The proposed system was evaluated by standard parameters such as accuracy, sensitivity, and specificity. Detection and classification process based on YOLOv3 results has been deployed accordingly. This shows the effectiveness of the YOLOv3 model; it was compared with Fast R-CNN model. During the training process, the accuracy of the two deep learning algorithms Fast R-CNN and YOLOv3 in recognising the training objects is measured while the number of iterations is 500, 1000, 2000, 3000, and 4000, respectively.

$$\begin{aligned}&\mathrm{Accuracy}\nonumber \\&\quad = \frac{\text {True Positive}+\mathrm{True \,Negative}}{\text {True Positive}+\mathrm{False \,Positive}+\text {True Negative}+ \mathrm{False Negative}}\nonumber \\ \end{aligned}$$
(11)
Fig. 11
figure 11

Blynk application alert to utility team

Fig. 12
figure 12

Loss versus iterations

Table 3 Comparison of state-of-the-art-models

The test input and output images of the insulators are presented in Fig. 10 to demonstrate the efficacy of the proposed design. As shown in Figure, the test output images show that the proposed system is capable of identifying the insulator with the bounding box and the class also marked at the top of the rectangular box. The current work has classified the insulator class with 95.6% accuracy. While testing bad insulator, the IoT part has alerted the Utility centre through Android application successfully as shown in Fig. 11. Further our model calculates sensitivity and specificity. Sensitivity shows the number of true classes, whereas specificity shows false classes. The metrics are determined as shown in the following equations.

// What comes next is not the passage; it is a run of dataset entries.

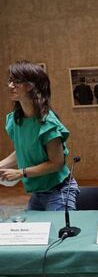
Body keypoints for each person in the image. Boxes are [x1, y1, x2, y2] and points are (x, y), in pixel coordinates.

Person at [0, 61, 79, 211]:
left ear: (31, 86)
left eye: (16, 82)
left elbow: (57, 163)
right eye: (10, 81)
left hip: (59, 191)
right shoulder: (15, 119)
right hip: (38, 193)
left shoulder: (48, 123)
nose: (10, 86)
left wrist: (20, 173)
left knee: (60, 233)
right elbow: (24, 150)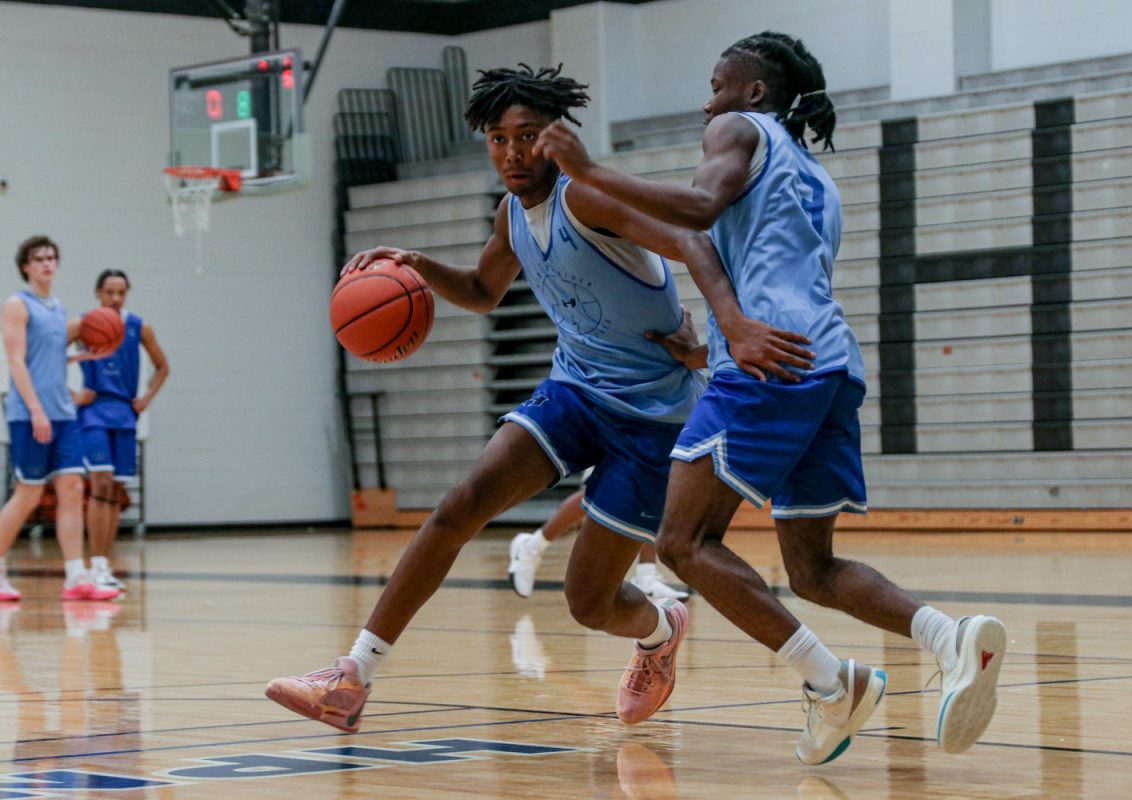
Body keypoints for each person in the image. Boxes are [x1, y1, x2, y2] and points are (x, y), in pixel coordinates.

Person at [266, 64, 813, 732]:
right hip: (574, 391)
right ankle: (352, 676)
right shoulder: (510, 215)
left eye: (527, 136)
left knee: (588, 604)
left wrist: (724, 334)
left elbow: (695, 241)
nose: (512, 152)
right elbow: (480, 291)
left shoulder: (588, 198)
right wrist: (416, 265)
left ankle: (658, 631)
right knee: (458, 506)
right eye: (498, 138)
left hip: (651, 418)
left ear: (556, 136)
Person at [536, 31, 1007, 763]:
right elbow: (773, 263)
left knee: (681, 543)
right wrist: (711, 344)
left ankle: (831, 686)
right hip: (827, 365)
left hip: (770, 364)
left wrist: (589, 169)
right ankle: (950, 639)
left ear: (755, 93)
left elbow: (697, 210)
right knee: (813, 571)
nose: (707, 101)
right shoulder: (814, 176)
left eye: (719, 83)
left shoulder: (739, 128)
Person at [0, 236, 119, 603]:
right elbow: (17, 361)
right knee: (29, 494)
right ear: (26, 266)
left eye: (51, 258)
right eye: (39, 259)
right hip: (30, 413)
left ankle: (76, 577)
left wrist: (82, 359)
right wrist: (36, 408)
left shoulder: (58, 308)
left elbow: (50, 359)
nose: (47, 264)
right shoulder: (18, 305)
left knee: (72, 489)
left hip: (63, 414)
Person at [76, 269, 169, 592]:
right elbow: (49, 355)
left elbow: (163, 366)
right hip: (93, 414)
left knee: (115, 491)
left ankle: (105, 564)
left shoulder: (138, 326)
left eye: (121, 292)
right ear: (98, 293)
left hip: (126, 416)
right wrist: (71, 395)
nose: (115, 298)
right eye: (109, 292)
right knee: (99, 484)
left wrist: (146, 397)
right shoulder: (84, 324)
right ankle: (94, 562)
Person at [508, 470, 688, 601]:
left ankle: (646, 576)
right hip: (616, 424)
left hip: (648, 427)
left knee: (650, 488)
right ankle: (531, 546)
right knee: (596, 494)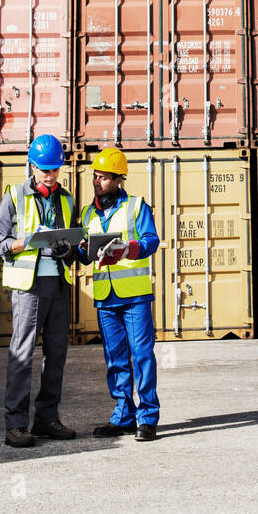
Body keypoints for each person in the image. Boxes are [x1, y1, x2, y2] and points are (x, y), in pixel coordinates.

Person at [0, 134, 79, 449]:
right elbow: (0, 244)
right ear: (32, 165)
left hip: (58, 283)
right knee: (22, 354)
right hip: (28, 288)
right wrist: (28, 241)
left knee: (56, 354)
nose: (50, 174)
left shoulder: (68, 200)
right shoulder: (14, 196)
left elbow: (71, 247)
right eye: (44, 169)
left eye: (55, 168)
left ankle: (46, 419)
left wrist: (70, 247)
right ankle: (15, 425)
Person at [77, 148, 161, 441]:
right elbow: (85, 254)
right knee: (115, 360)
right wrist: (74, 249)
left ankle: (147, 417)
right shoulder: (88, 213)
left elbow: (152, 241)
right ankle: (123, 415)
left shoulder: (137, 207)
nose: (96, 181)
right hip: (106, 299)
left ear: (118, 180)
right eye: (95, 176)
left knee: (142, 357)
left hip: (135, 298)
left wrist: (128, 248)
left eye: (102, 177)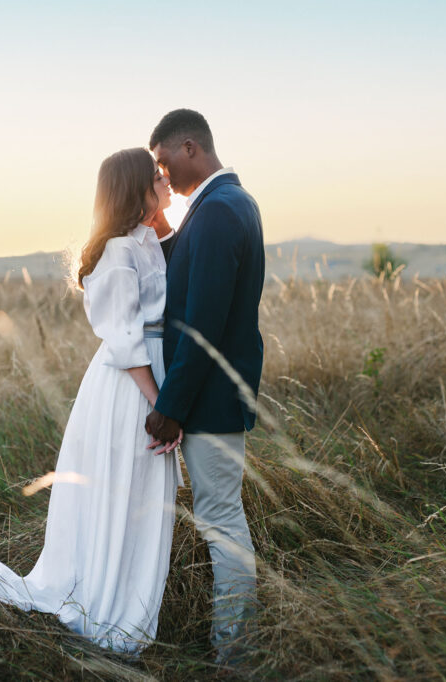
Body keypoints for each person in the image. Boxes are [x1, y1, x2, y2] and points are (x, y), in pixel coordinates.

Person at [0, 148, 183, 655]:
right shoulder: (116, 253)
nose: (167, 179)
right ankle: (106, 607)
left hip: (150, 378)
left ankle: (129, 599)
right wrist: (161, 406)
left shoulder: (145, 239)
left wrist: (159, 212)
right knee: (123, 494)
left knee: (141, 497)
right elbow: (123, 337)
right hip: (130, 390)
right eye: (157, 176)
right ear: (136, 187)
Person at [144, 109, 265, 666]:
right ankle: (233, 644)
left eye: (165, 162)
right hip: (218, 396)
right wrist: (166, 234)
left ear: (190, 147)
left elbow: (202, 326)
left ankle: (234, 652)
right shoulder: (226, 205)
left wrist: (170, 407)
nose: (163, 176)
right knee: (223, 516)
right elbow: (192, 281)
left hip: (210, 400)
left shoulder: (217, 212)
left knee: (221, 520)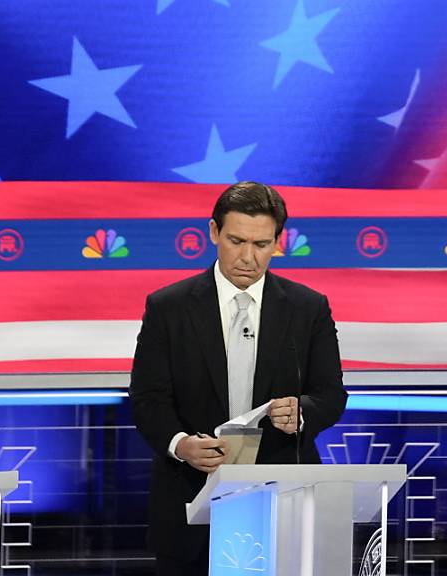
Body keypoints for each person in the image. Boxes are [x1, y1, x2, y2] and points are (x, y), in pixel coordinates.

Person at [130, 181, 348, 575]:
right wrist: (181, 445)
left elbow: (331, 395)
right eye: (236, 241)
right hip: (190, 503)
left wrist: (301, 413)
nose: (248, 257)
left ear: (279, 242)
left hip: (282, 503)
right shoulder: (168, 307)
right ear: (214, 232)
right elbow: (147, 398)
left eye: (262, 244)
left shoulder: (308, 308)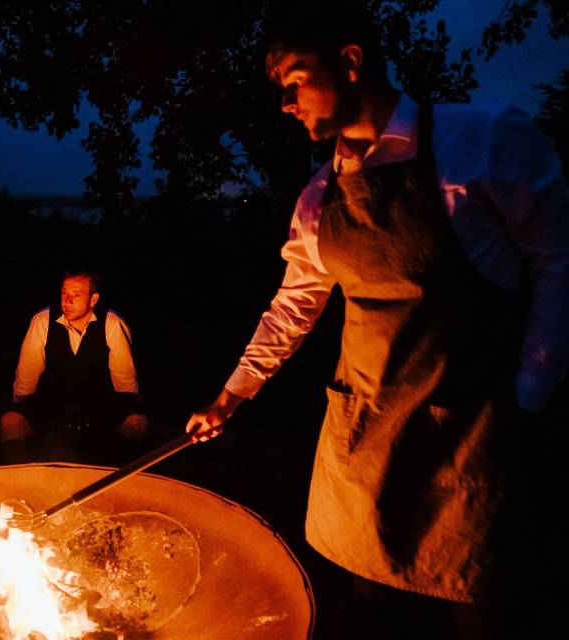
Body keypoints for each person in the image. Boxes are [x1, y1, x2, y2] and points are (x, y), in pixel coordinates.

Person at [186, 3, 568, 639]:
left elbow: (558, 265)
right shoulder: (319, 197)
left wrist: (532, 394)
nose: (285, 103)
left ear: (352, 62)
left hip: (468, 438)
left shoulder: (485, 142)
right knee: (374, 611)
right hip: (365, 438)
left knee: (481, 612)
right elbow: (292, 308)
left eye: (294, 81)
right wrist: (230, 397)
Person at [0, 269, 149, 464]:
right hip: (53, 404)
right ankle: (20, 483)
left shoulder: (111, 323)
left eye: (76, 295)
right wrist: (21, 409)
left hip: (99, 406)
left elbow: (125, 384)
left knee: (137, 424)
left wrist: (130, 410)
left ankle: (117, 481)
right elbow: (26, 377)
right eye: (64, 293)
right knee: (10, 422)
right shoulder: (43, 320)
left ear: (93, 299)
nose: (67, 301)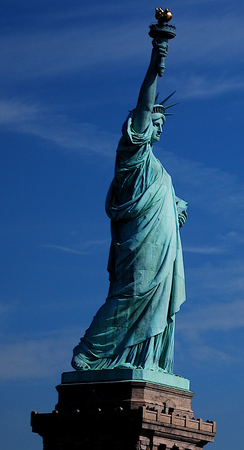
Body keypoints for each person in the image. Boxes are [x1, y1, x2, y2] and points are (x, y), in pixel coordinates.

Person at [72, 36, 187, 373]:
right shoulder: (132, 154)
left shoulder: (158, 169)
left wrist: (175, 207)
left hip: (161, 246)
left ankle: (145, 360)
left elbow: (159, 199)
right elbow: (144, 101)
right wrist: (156, 61)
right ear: (141, 124)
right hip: (140, 246)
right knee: (131, 295)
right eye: (157, 123)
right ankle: (90, 352)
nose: (160, 131)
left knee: (154, 300)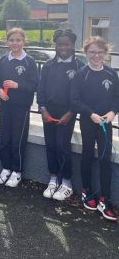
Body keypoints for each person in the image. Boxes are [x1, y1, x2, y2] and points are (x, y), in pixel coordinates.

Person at [71, 36, 119, 222]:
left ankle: (105, 199)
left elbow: (117, 97)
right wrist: (90, 114)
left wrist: (113, 112)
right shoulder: (81, 74)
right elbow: (75, 100)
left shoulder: (111, 73)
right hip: (88, 120)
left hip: (106, 122)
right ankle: (87, 190)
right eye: (92, 52)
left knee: (105, 158)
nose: (96, 55)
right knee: (88, 154)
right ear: (86, 53)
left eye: (100, 52)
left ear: (105, 53)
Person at [37, 29, 84, 200]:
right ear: (55, 45)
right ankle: (53, 178)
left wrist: (71, 113)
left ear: (73, 45)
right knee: (50, 145)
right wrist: (43, 109)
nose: (63, 47)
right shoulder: (49, 65)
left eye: (67, 44)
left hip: (67, 113)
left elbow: (80, 95)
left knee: (62, 146)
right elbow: (41, 89)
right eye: (60, 44)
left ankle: (66, 182)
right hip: (48, 112)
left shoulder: (79, 66)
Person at [0, 28, 39, 188]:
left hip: (21, 107)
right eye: (12, 40)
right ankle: (6, 168)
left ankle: (17, 170)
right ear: (7, 42)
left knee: (17, 140)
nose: (15, 43)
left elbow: (34, 85)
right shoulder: (3, 60)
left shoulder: (29, 61)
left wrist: (17, 85)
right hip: (5, 106)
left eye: (18, 40)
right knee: (5, 137)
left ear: (24, 41)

$$\begin{aligned} \mathrm{Sensitivity}= & {} \frac{\text {True Positive}}{\mathrm{True \,Positive}+\text {False Negative}} \end{aligned}$$
(12)
$$\begin{aligned} \mathrm{Specificity}= & {} \frac{\text {True Negative}}{\mathrm{True \,Negative}+\text {False Positive}} \end{aligned}$$
(13)
$$\begin{aligned} \mathrm{map}= & {} \frac{1}{N} \sum _{i=1}^{N} {\text {Average Precision}}_i \end{aligned}$$
(14)

The sensitivity and specificity of the proposed frameworks are shown in Table 3. In order to estimate the detection results, the authors measured the mean average precision (mAP) which is one of the common metrics used to calculate the accuracy of target detectors such as Fast R-CNN and YOLOv3. The mAP of two suggested models is also plotted in Table 3. The loss function has also been used to explain the discrepancy between the expected value and the real value of the network used to test the effectiveness of the forecasting model. Figure 12 demonstrates the loss function versus iterations for the suggested model indication map of 100%.

5 Conclusion

In this article, a deep structured learning model for data interpretation has been employed to monitor the health of the ceramic insulators. A vision-based arrangement was carried out to screen the health of the ceramic insulators that used camera pictures as a source of data. We have trained a YOLOv3 model to recognise and classify every image patch in the obtained images. During the training process, 1000 insulator images of size \(256 \times 256\) were used. We obtained the results with 95.6% accuracy. The results show that the approach of deep learning model in the detection and classification of high voltage insulators was good. If any test image is applied at inspection unit, a warning message is sent to the utility centre through the Blynk server for every bad class of insulator. Further, the suggested model can be implemented with unmanned aerial vehicles (UAV) instead of cameras as an image source. The authors want to use generative adversarial networks to produce synthetic pictures in the future study. As a result, accuracy can be enhanced further.